Dienstag, 20. Februar 2007

Same sad Night

Wenn andere unsere Träume sehen

Wie kommt es, dass Fremde uns die Augen öffnen, durch sie fast besser sehen als wir selbst? Verschließen wir uns vor unseren eigenen Träumen? Weshalb? Scheuen wir die Erkenntnis, einen Traum zu haben, der noch immer nicht mehr als ein Traum ist. Scheuen wir uns davor einzusehen, dass wir nicht im Stande sind, ihn zu erfüllen? Da steht der Mann deines Lebens vor Dir und Du siehst es nicht. Der Traumjob ist zum Greifen nah, doch er bleibt links liegen, weil Du Angst hast, das, was Du nicht ausprobierst, zu verpassen. Unangetastete Chancen, versprochene Versprechen, Vertrauen in ausgemalte, unbekannte Welten - verlieren wir den Weg, weil wir alle anderen gehen? Menschen, die uns nicht kennen, fragen uns Fragen, vor denen wir uns selbst scheuen. Sie hinterfragen unsere Entscheidungen, deren Hintergründe wir längst ins Abseits gedrängt haben. Sie öffnen verschlossene Türen, heben versunkene Schätze. Wir lieben es in unserer niemals stillstehenden Welt, immer mehr, immer exotischere Fremde zu treffen, gehen immer bewusster das Risiko der Konfrontation mit Fremden, also mit uns selbst ein. Denn was wir an uns allzu gut kennen, lösen die Fremden erst ganz langsam und nach ihrer eigenen Systematik aus uns heraus. Was wir antworten, aus Ehrlichkeit, verletzt uns vielleicht selbst. Wir liegen nachts wach und können nicht schlafen, weil wir ehrlich zu anderen und unverhofft auch zu uns selbst waren. Selbst wenn wir die Fremden belügen würden, vor uns selbst könnten wir die Wahrheit nicht verleugnen. Und wenn der Schmerz Dich nachts auffrisst, Dich den Himmel anflehen lässt, Dich durch Schlaf zu erlösen, ist er wieder da. Der Traum.

Mittwoch, 31. Januar 2007

"Suzi Q"-ulumne

Es ist der letzte Tag im Januar - ohne Worte! Zurück in der grauen Welt - desillusioniert aus der weißen: Ein Traum aus blauem Himmel, silbernen Eiskristallen und, ja wirklich, Schnee!
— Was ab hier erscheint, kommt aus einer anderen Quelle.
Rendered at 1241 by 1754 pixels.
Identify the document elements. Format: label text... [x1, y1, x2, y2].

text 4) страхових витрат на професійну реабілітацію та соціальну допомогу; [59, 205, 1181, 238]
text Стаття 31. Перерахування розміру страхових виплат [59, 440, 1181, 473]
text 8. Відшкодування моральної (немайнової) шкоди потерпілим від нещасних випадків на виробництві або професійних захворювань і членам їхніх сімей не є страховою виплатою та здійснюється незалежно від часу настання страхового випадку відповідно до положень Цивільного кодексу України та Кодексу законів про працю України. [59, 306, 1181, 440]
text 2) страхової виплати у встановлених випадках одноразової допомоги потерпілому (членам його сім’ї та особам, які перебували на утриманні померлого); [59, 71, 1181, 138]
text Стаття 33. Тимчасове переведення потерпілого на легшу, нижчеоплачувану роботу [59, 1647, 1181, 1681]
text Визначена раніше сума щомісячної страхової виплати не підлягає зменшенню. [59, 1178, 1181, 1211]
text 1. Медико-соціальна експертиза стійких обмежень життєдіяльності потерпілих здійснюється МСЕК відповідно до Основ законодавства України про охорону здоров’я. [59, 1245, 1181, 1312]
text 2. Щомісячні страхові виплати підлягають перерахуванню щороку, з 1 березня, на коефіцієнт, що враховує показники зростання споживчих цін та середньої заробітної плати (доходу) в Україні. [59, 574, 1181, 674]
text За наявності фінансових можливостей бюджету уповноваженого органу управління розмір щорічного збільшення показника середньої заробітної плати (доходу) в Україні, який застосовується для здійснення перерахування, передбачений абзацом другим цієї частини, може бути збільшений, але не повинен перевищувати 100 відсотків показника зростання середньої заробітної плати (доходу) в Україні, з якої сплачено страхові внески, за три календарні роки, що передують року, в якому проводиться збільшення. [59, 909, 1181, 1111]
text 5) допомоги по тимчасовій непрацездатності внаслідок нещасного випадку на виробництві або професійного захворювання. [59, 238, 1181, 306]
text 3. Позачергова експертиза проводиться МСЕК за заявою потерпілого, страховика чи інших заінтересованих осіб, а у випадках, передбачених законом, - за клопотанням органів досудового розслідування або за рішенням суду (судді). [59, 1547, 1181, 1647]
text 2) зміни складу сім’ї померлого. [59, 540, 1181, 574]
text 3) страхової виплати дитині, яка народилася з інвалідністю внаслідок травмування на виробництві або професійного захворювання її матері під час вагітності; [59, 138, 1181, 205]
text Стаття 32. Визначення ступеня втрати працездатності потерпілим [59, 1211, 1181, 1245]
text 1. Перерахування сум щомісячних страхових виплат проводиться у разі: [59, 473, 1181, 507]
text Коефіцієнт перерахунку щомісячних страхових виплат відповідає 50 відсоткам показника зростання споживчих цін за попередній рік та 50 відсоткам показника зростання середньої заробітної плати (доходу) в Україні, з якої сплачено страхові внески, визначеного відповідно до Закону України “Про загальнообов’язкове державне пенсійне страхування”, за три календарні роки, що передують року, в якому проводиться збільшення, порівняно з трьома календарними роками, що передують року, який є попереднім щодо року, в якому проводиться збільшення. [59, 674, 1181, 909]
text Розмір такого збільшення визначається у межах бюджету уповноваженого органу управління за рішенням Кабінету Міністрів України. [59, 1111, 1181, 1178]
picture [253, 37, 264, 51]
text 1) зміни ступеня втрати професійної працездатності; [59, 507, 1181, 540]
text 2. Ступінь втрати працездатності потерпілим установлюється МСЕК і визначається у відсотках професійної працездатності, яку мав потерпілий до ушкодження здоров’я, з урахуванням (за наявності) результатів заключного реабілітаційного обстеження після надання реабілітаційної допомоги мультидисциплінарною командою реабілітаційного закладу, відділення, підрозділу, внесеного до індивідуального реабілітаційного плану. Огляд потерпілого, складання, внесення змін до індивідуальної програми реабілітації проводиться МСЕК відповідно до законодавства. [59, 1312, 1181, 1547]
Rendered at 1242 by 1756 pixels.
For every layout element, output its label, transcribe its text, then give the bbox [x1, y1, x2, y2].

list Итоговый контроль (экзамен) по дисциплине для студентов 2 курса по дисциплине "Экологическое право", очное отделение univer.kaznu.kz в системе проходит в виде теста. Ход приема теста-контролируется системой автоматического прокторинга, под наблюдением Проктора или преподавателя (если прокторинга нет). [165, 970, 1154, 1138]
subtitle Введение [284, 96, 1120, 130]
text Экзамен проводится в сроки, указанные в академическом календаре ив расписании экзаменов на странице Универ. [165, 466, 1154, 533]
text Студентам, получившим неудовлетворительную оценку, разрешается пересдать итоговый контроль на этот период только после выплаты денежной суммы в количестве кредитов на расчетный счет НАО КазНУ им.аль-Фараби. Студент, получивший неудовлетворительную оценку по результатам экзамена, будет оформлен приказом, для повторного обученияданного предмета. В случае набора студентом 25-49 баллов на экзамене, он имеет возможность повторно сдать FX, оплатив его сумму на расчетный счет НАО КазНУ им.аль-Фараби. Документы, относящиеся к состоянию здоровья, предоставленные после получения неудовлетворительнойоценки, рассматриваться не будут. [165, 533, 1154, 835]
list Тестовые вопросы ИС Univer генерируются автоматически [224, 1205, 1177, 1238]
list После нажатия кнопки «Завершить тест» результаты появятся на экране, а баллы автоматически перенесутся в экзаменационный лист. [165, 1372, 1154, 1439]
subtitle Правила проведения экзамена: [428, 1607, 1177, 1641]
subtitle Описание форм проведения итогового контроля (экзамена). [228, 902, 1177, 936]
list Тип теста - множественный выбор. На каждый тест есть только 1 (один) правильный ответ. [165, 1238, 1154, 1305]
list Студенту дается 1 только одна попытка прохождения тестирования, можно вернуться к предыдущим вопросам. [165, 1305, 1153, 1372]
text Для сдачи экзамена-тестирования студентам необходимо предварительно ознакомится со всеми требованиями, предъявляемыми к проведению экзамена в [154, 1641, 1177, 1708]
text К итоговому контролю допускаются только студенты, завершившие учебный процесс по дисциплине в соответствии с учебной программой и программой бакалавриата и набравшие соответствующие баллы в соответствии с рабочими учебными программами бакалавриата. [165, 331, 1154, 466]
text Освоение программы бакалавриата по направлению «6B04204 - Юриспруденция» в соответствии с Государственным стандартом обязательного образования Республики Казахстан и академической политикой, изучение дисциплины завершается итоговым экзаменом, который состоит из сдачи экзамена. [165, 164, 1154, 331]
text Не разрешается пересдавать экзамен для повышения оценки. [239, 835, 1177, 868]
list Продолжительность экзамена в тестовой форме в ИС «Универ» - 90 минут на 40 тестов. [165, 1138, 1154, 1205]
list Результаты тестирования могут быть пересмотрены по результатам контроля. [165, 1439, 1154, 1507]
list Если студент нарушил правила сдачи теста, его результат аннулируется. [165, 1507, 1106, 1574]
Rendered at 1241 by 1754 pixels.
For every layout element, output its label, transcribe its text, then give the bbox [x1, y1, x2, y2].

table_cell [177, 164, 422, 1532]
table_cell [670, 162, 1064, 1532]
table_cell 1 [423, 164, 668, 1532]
Jeder Tag war wunderschön gleich: essen, Tiefschneeeuphorie, Pistenrutschen, "Hol das Lasso raus" (wer es nicht kennt, ist ein Aprés Ski Hit), essen, schlafen. Herrlich! Und zurück in der Stadt, zurück beim Laufen an der guten alten Alster, die mit ihrem Sturmgerausche ein bisschen auf Meer macht, vorbei an Ulrich Wickert und Herrn Prinz, fällt der bewußten Frau von heute ein - Du warst schon ewig nicht mehr shoppen. Und Du existierst, Du lebst noch! Nicht mal von außen fielen Geschäfte ins modebewusste Auge. Na, das ist geschwindelt! So schlau ist man nun schon, dass man sich nicht mehr selbst belügt. Aber allein der Gedanke, der da so aufkam, war zum Schmunzeln. Nun ja, das Leben hat einen wieder. Vor den Tagen in Ischgl ging es beim Muttersender RTL Nord so richtig in die Vollen und die hart erarbeiteten Beiträge erzeugten dann schon mächtig Stolz in der Brust. Seit drei Tagen ist wieder Schulbankdrücken angesagt... Bloß viel passiert ist noch nciht. Die Schweizer sind alle wieder heil im Norden angekommen, die erste Dozentin schickt uns ins Hamburger Nachtleben, um Hautnah-Reportagen zu ergattern. Da lassen wir uns natürlich nicht lange bitten! Mehr demnächst....
To be continued!!!

Montag, 4. Dezember 2006

"Suzi Q"-ulumne

Jeden Monat schreibt Susanne Hoppe über das Leben und Lernen an der HamburgMediaSchool - dem Hamburger „Journalisten-Kreißsaal“ in der ehemaligen Frauenklinik in der Finkenau in Hohenfelde.

Grüezi allerseits!
Fast zwei Monate rauchen jetzt schon 18 Köpfe in der einstigen Geburtsklinik. Jeden Tag bringen wir Streitgespräche, Schreibproben und andere Dinge mit S (Dreiklang mögen wir doch alle) zur Welt. In der Minderheit sieben Schweizer Kommilitonen, die sich für ein ganzes Jahr aufs platte Land vereidigt haben. Die HMS baute, wie zu vielen Medienunternehmen, auch eine Verbindung zur MAZ auf, DER Journalistenschule in Luzern. Mittlerweile wachsen wir zu einer echten Studi-Gemeinschaft zusammen und die kleinen Sorgen des Lebens fallen den Schweizern (fast) nicht mehr auf. Bis auf ein paar Ausnahmen: ein einfaches „Tschüß“ geht für sie nur zu ganz engen Freunden; das nordische Moin, Moin bringt sie regelmäßig zum Lachen, genau wie Susis Lieblingswörter Schnecke oder schnuckelig. Ansonsten sind sie ganz handzahm und schmuggeln artig Schweizer Schoki ins Land. Mathieu (schreibt man das so?) hat mir ja schon verraten, dass die Züricher die Nase eher gen Himmel strecken und nicht so sehr auf Aargauer und Basler Mitgenossen stehen, na ja, kennen wir Deutschen ja auch.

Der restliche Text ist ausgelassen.